* **To do**
Which lines below contain the word "dapat"? Copy each one.

========

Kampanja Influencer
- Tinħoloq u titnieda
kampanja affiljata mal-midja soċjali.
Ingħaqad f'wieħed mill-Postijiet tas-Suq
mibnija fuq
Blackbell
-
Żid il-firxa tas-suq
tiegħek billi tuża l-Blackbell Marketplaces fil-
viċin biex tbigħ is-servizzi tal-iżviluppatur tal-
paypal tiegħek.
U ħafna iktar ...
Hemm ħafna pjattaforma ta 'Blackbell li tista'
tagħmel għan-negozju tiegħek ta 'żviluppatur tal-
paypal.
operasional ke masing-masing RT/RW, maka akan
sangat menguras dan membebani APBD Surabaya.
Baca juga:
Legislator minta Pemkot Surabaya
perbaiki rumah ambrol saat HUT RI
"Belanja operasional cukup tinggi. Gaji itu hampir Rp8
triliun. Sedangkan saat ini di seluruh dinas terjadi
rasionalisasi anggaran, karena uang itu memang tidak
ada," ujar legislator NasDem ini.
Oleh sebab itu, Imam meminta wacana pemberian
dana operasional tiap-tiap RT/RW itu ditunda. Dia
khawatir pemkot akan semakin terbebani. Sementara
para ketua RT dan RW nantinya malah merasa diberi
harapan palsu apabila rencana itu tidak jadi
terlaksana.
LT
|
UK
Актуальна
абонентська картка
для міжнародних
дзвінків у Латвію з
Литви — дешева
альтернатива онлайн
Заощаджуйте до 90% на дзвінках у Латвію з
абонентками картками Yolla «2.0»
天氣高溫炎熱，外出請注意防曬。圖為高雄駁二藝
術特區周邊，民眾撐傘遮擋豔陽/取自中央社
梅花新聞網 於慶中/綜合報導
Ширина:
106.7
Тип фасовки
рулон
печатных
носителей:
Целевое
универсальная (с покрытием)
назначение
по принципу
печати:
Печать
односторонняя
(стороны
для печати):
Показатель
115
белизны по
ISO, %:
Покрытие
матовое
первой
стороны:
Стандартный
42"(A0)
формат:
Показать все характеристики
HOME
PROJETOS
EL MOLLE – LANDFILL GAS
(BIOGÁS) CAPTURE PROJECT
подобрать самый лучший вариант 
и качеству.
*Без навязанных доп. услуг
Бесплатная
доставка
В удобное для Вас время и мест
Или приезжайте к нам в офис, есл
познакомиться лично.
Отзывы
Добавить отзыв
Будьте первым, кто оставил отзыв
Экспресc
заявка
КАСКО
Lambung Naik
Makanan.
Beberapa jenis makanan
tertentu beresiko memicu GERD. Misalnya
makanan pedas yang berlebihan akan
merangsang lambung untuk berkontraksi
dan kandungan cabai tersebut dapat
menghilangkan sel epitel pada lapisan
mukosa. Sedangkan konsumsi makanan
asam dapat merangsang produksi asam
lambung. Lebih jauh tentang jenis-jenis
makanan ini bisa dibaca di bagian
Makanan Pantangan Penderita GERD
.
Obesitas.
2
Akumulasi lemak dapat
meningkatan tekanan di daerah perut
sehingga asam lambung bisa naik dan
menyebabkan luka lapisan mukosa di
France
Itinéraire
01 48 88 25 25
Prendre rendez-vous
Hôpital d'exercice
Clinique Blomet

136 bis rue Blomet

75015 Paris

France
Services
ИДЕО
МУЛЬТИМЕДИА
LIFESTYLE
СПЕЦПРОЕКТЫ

========

* **Answer to this problem**
dan kandungan cabai tersebut dapat
asam dapat merangsang produksi asam
Akumulasi lemak dapat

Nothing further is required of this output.